Underlining the importance of job creation in industry and services for overall prosperity of the nation, Vice chairman of NITI Aayog, Arvind Panagariya today said that in the longer run, the potential of agriculture to bring prosperity to a vast population remains limited.
Sharing his iews with the people in his first blog post published on the newly launched website of NITI Aayog, he said, “There can be little disagreement that the fastest relief to the poor in India would come from productivity growth in agriculture.”
“This is where nearly half of the workforce is employed. With the share of agriculture in the GDP at about 15 percent now, this half of the workforce is also significantly poorer than the other half, employed in industry and services,” the Vice Chairman said.
Panagariya pointed out that over long periods, experiences such as that of Madhya Pradesh during 2011-12 to 2013-14 whereby agriculture grew in excess of 20 percent annually are rare.
In the recorded Indian history, the fastest that agriculture has grown nationally over a continuous ten-year period has been under 5 percent.
“Put another way, in countries experiencing growth rates of 6 percent or more over long periods, overwhelmingly, industry and services have grown substantially faster than agriculture,” he said.
According to him, it is in this context that the creation of good jobs in industry and services is critically important. Unless workers have the opportunity to migrate to better paid jobs in these sectors, they will be unable to fully share in the prosperity experienced by a fast-growing economy. Thus, for example, prosperity was widely shared in South Korea and Taiwan during the 1960s and 1970s because workers in agriculture could migrate to good jobs in industry and services.

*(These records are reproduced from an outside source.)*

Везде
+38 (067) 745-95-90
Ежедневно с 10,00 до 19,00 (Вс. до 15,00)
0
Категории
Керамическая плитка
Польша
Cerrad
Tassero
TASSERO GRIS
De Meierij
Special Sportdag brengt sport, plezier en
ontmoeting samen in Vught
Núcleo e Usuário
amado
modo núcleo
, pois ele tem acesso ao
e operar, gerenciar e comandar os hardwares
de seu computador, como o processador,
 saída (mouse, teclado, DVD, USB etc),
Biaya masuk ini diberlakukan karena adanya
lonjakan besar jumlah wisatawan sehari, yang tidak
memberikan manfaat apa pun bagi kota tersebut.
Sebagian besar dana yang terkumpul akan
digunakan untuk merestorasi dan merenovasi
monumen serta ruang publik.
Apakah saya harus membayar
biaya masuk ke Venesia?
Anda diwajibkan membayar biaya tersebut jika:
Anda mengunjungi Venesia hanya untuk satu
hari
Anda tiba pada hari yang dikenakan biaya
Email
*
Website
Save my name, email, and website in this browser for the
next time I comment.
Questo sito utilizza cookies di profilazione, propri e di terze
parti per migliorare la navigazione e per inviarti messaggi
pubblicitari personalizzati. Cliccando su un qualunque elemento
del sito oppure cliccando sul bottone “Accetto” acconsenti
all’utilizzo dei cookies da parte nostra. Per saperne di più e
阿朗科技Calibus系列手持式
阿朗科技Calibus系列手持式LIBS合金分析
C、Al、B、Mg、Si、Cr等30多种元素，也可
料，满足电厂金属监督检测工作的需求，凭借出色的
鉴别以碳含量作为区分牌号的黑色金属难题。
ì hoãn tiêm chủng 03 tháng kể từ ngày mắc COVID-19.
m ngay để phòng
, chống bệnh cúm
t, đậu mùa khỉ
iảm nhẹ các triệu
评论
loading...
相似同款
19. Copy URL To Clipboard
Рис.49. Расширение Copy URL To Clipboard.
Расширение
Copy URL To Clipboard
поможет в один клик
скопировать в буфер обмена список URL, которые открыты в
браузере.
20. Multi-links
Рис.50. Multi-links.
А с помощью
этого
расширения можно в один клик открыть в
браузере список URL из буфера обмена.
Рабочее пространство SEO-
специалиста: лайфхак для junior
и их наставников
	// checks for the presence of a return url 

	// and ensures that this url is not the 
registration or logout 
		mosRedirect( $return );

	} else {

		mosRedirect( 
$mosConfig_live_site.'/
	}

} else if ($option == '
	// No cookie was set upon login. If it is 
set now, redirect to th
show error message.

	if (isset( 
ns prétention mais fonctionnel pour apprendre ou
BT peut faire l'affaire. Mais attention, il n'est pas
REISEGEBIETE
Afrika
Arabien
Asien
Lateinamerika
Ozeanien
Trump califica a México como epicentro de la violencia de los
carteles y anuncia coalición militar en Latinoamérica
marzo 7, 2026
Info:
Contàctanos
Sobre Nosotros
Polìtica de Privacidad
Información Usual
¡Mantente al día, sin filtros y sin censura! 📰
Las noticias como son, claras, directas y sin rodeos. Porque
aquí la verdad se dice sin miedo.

Indian farmers and their children recognize the superior prospects that faster-growing industry and services can potentially offer. According to a recent survey conducted by the NGO Lokniti, 62 percent of all farmers say that they would quit farming if they could get a job in the city. As for their children, 76 percent say that they would like to take a profession other than farming.
It is in recognition of these aspirations that while reorienting public investment in agriculture toward productivity-enhancing items such as micro irrigation, soil cards, effective extension services and improved seeds, the government has paid special attention to creating jobs in industry and services.
The Vice Chairman said that a common fear aired in the media is that the expansion of industry and services would divert land away from agriculture thereby undermining food security. Accelerated growth over the last fifteen years facilitated by the 1 percentage point increase in non-agricultural use of land has produced more gains in per-capita income and poverty reduction than what had been achieved over the entire fifty preceding years.
Of course, even this 1 percentage point increase did not come at the expense of agriculture, Panagariya argued. “There remains much scope for further output increase through the extension of the Green Revolution to eastern states and rain-fed regions,” he emphasised.
Agricultural growth and the expansion of good jobs in industry and services can go hand-in-hand to bring rapid elimination of poverty and shared prosperity for all, Panagariya concluded.